The city turned on each other; once peaceful men and women dragged anyone they found questionable to the Citadel to be disposed of. And there she was, forcing cold eggs down her throat, terrified Corday would turn on her.
She didn't approach him to give back the plate, just set it at the edge of his counter before scampering toward the lavatory to bathe. Under unheated water, Claire scrubbed every bit of Shepherd off of her body, knowing Corday had smelled the Alpha scent she was saturated in... mortified the little string in her chest seemed to twang as if pulled taut by a demanding pair-bond.
She closed her eyes and could practically hear Shepherd raging, his angry breath coming in long roars. Then something far more disturbing ran under her skin; if she felt his fury, he felt her abject terror. Because of the tie, Shepherd was still with her, there even at that moment in the shower, sensing her though the link. Hyperventilating, Claire mentally repeated,
only instincts
, and forced her eyes open to prove that nothing but discolored tiles surrounded her.
Shepherd wasn't there. He wasn't watching her, ready to rip out her throat.
Turning off the spray, Claire dried with a towel saturated in another man's scent—a man who had not once tried to hurt her... at least not yet. From his laundry, she pulled out the most pungent pieces, dressing in a sweater he must have exercised in and a pair of sweatpants that, knowing guys, probably had not been washed in weeks.
Standing at the mirror, she found queer green eyes in the reflection and wished she understood why the face looking back at her was filled with regret. Disgusted with that woman, Claire turned around and returned to the living room. Corday was still standing in the kitchen, eating his own meal. He nodded, his mouth full.
"I have no way to barter or repay you for the clothes right now.
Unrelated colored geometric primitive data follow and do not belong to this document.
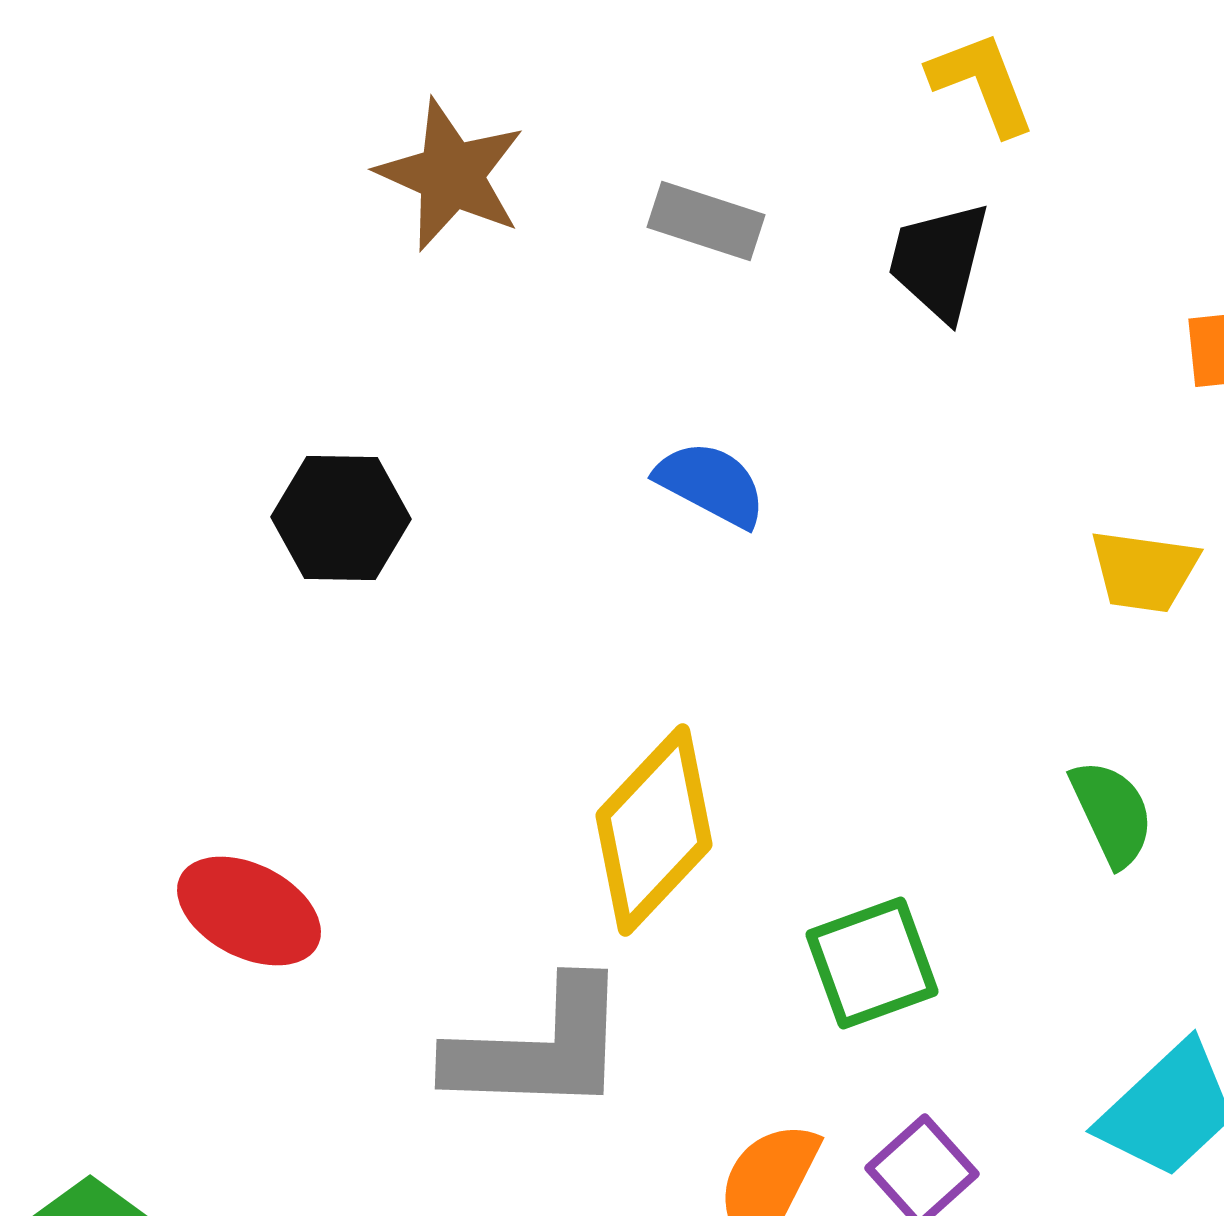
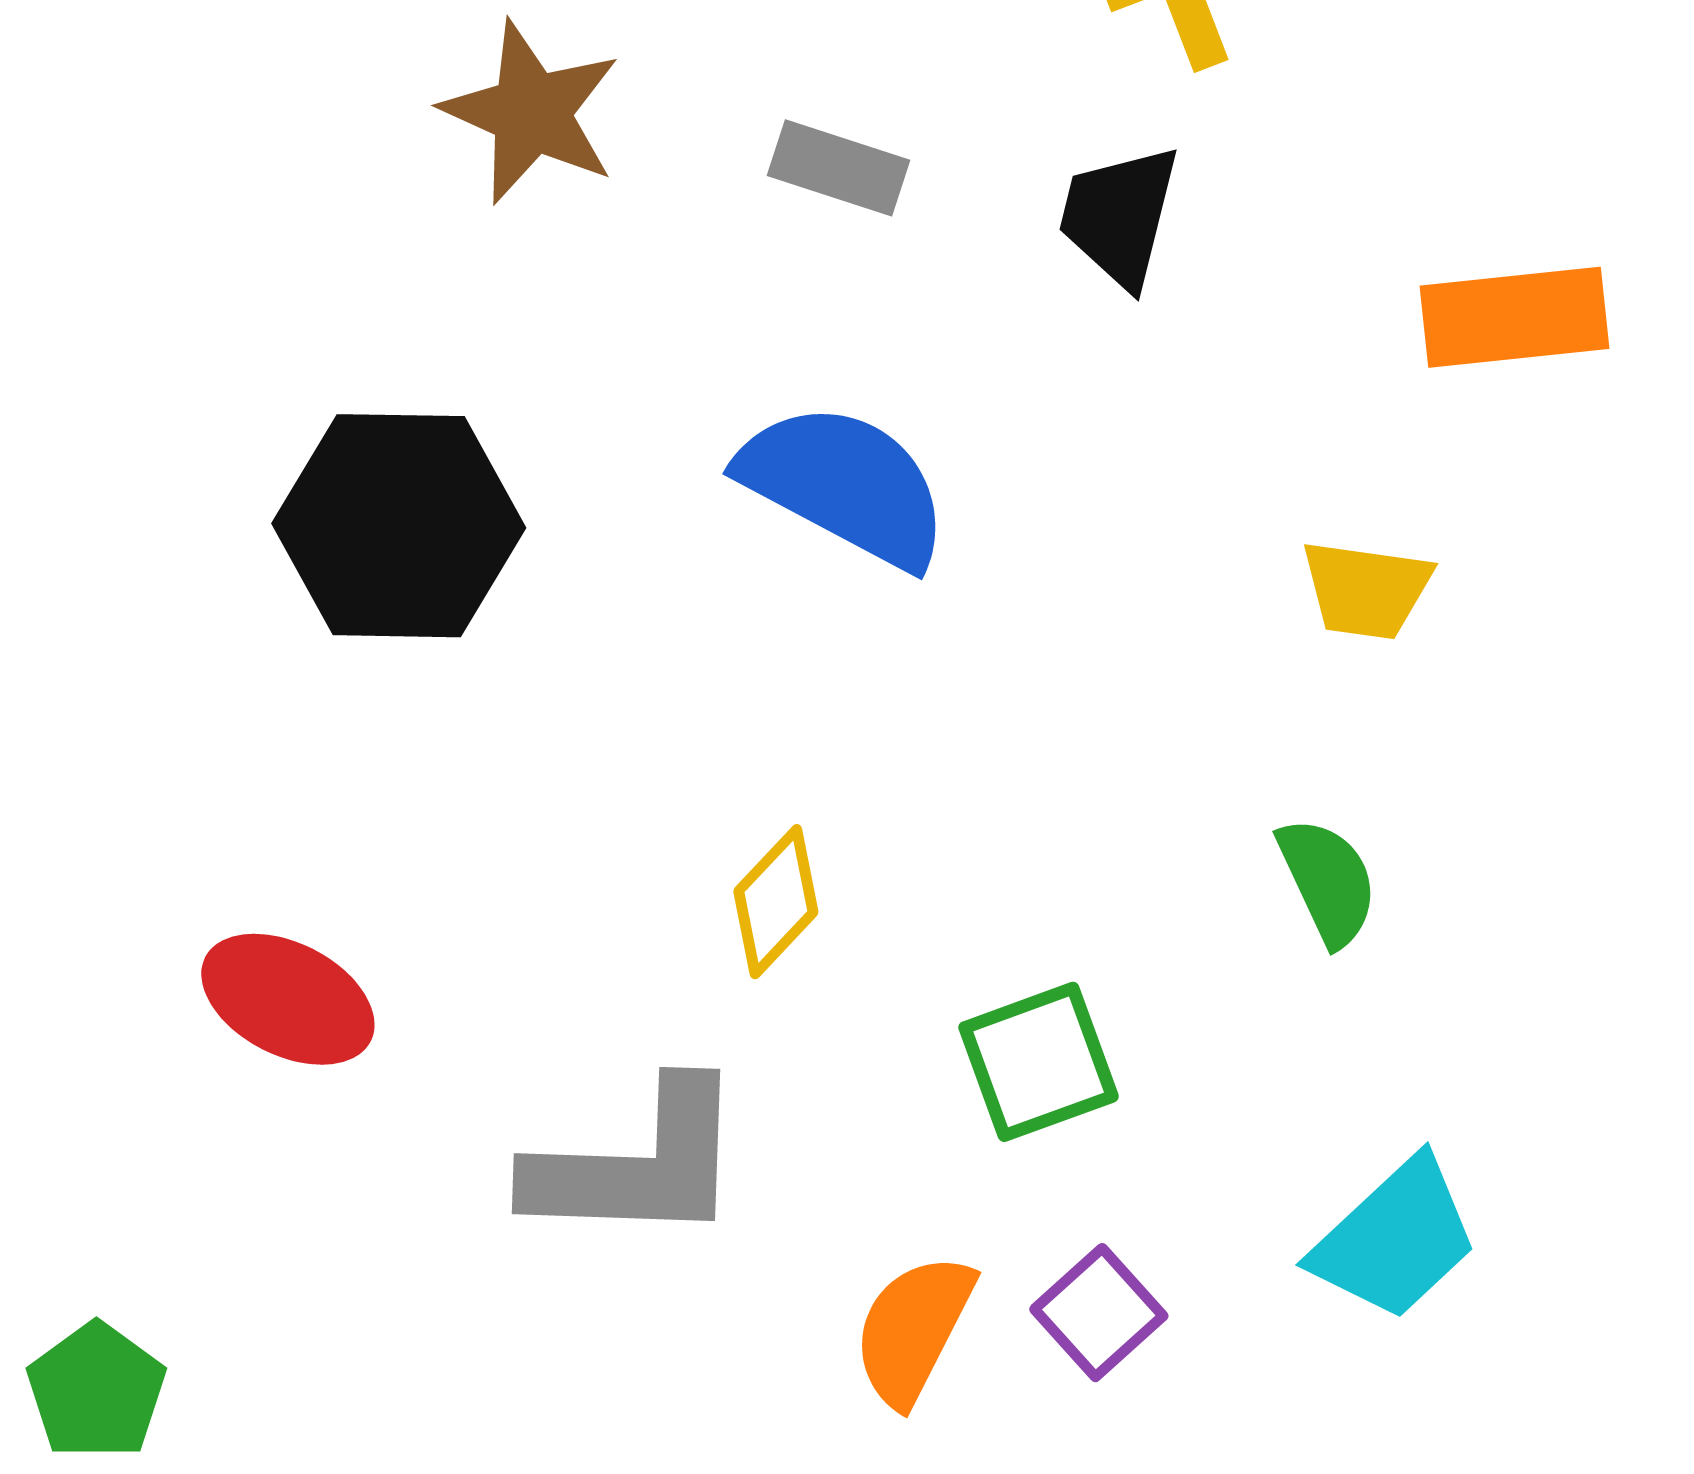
blue semicircle: (711, 484) -> (845, 485), size x1.6
black hexagon: (341, 518) -> (399, 526), size x1.5
yellow diamond: (654, 830) -> (776, 902), size x0.6

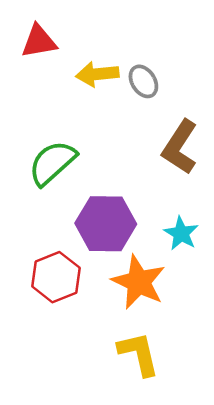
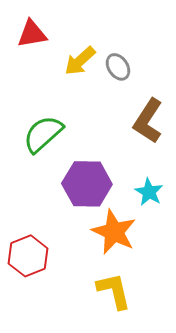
yellow arrow: (97, 74) -> (80, 61), turned -36
red hexagon: (56, 277) -> (28, 256), moved

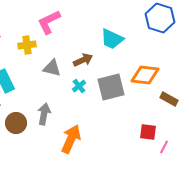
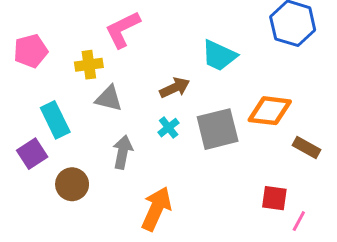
gray triangle: (52, 68) -> (109, 98), moved
gray arrow: (44, 114) -> (123, 152), moved

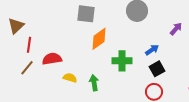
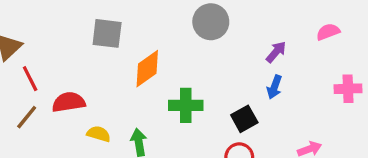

But when I can, I will." Her voice sounded nothing like her, it was the voice of a stranger.
When Corday saw her move toward the door, he swallowed quickly and approached with caution. "Ma'am, you're in shock. I don't think it's a good idea for you to be wandering the Dome. What you need is to rest, get your bearings. You will be safe here, if you need a place to regroup."
Everything he said seemed so sensible, even the weight of his hand on her shoulder, steering her back to the couch. Mechanically, Claire lay down. He covered her with a blanket and sleep hit her hard, a corner of her mind still marveling at the feeling of sun on her face.
#
Bad dreams began that very first night. Claire was running through Thólos, through smoke and evil. The buildings she climbed were ruins, many burning. Everything was decimated, just like the photos of Pre-Reformation War cities on visual in the Archives. No matter which direction she turned, she could not escape the mob at her back. The jeering faces of raging Alphas, violent Betas... they wanted to rip her to pieces because everything was her fault. She had sent the monster into a rage; she was the reason Thólos would know even more suffering.
Hands began to grip her clothes but she pressed forward, lungs burning as she tried to find any path through the smoke. She took a wrong turn, found herself trapped atop a broken viaduct, hounded and petrified. But then he was there in the darkness, waiting for her. Standing like a mountain, Shepherd reached out, beckoning her to him with the flick of his fingers.
With the dogs at her back and the devil before her, she did not know where to turn. All she could do was jump to her death.
Claire woke screaming.
Corday rushed from his bed, clicking on a torch to offer something besides the enforced dark of Thólos curfew.
"It's okay. You're safe, Claire." His voice came out soothing.
She threw her arms around the stranger and held on for dear life. "He'll find me here," she whispered, trembling. "He's already looking."